Эгпарс махнул рукой: э, была не была. В его практике всякое случалось.
– Нет же ничего другого, – сказал он. – И потом, знаете, в человеке вдруг обнаруживаются такие силы… Слушайте, Дю Руа, вы бы показали Португальца мосье Друэну. Ему будет интересно. Сегодня уже поздно, а завтра непременно покажите. Покойной ночи, мосье.
Они смотрели ему вслед, пока он не скрылся из виду.
– Оливье, не мог бы ты найти мне фотокарточку Ван Вельде, – попросил Робер.
– Любопытно, почему тебя так занимает этот недоносок? Дело, наверное, в войне, пистолете и медали за доблесть?
– Да, – сказал Робер.
Он хмурил лоб, не в силах отделаться от надоевших мыслей.
– Я тебе все объясню как-нибудь потом. Когда сам буду уверен. Понимаешь, я ведь его уже видел, этого твоего типа… Я знаю его… Не могу сейчас вспомнить, где и когда видел, но – видел.
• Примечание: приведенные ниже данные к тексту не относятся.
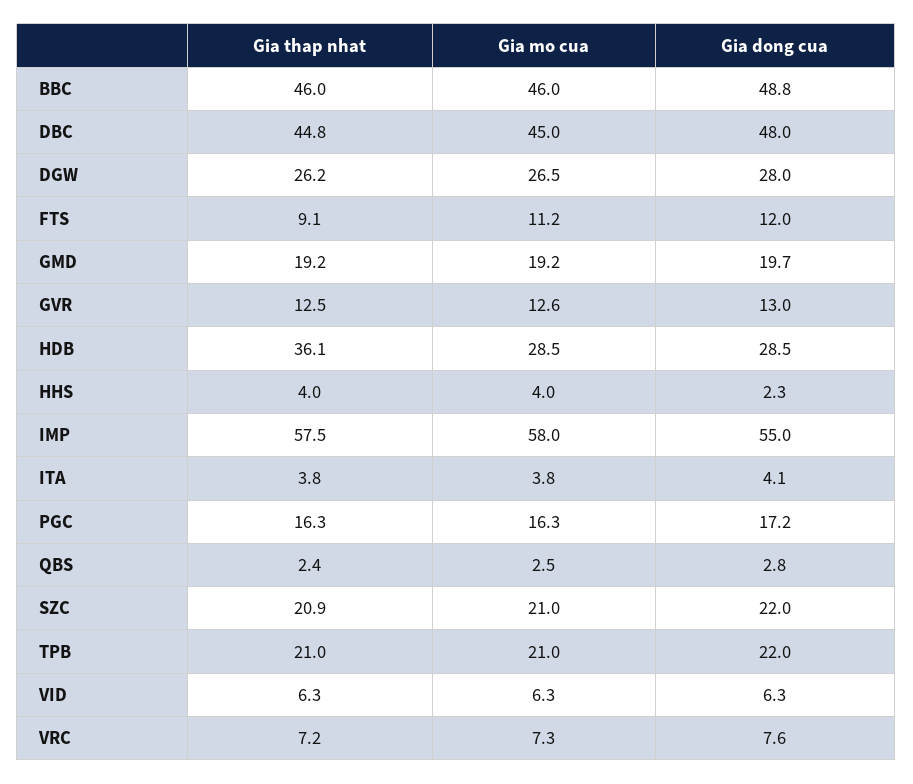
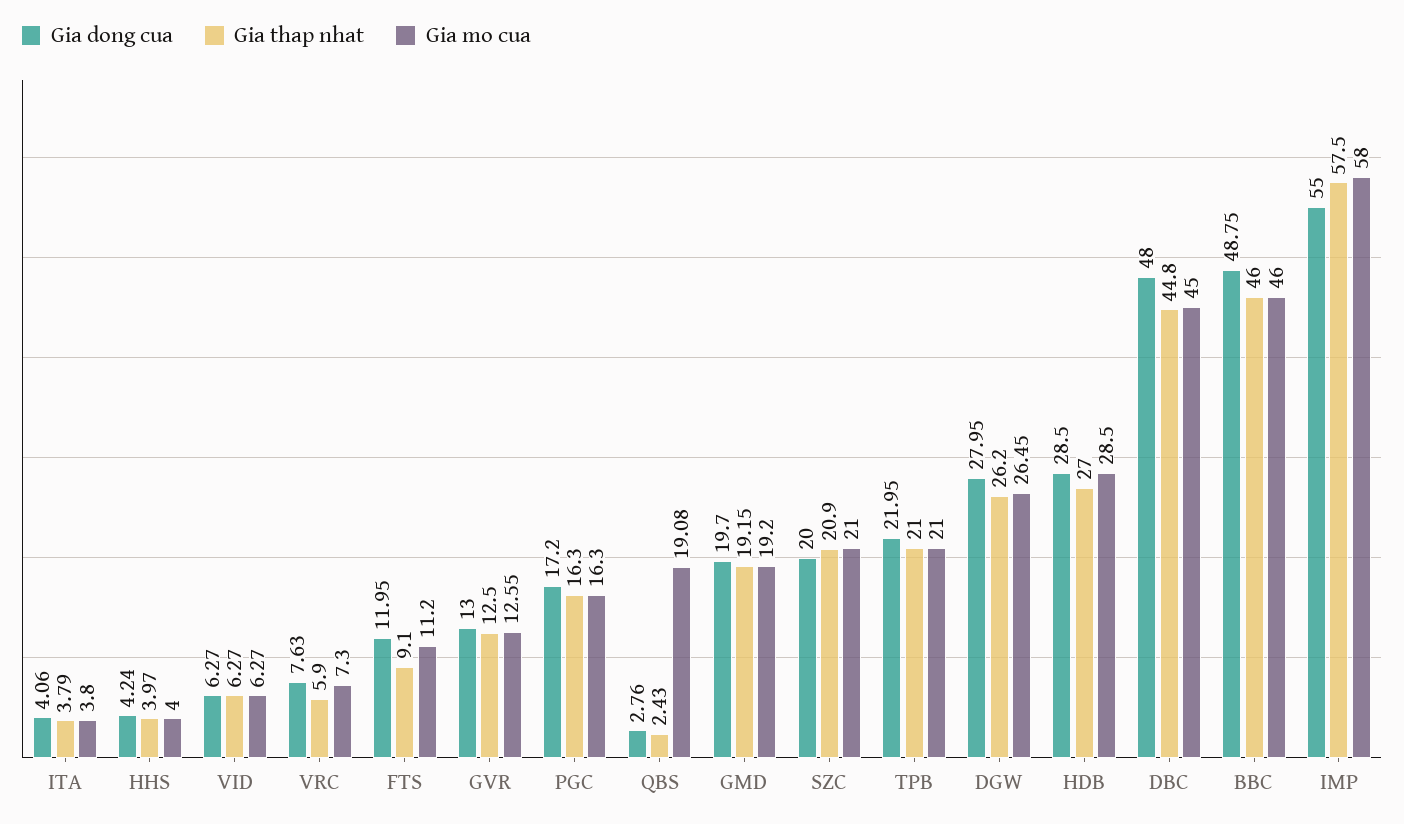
Gia thap nhat, HDB: 36.1 -> 27
Gia dong cua, HHS: 2.3 -> 4.24
Gia mo cua, QBS: 2.5 -> 19.08
Gia dong cua, SZC: 22 -> 20
Gia thap nhat, VRC: 7.2 -> 5.9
И, по-моему, – если только верно то, что мне смутно припоминается, если действительно все подтвердится, – с его именем связано нечто ужасное.
– Ну уж и ужасное, не преувеличивай.
– Ничуть не преувеличиваю. В том, о чем я говорю, нет ничего театрального. С ним действительно связано нечто непостижимое, чудовищное, между прочим, касающееся всех нас.
– Кого нас?
– Нас, людей, – сказал Робер Друэн, зажигая сигарету левой рукой.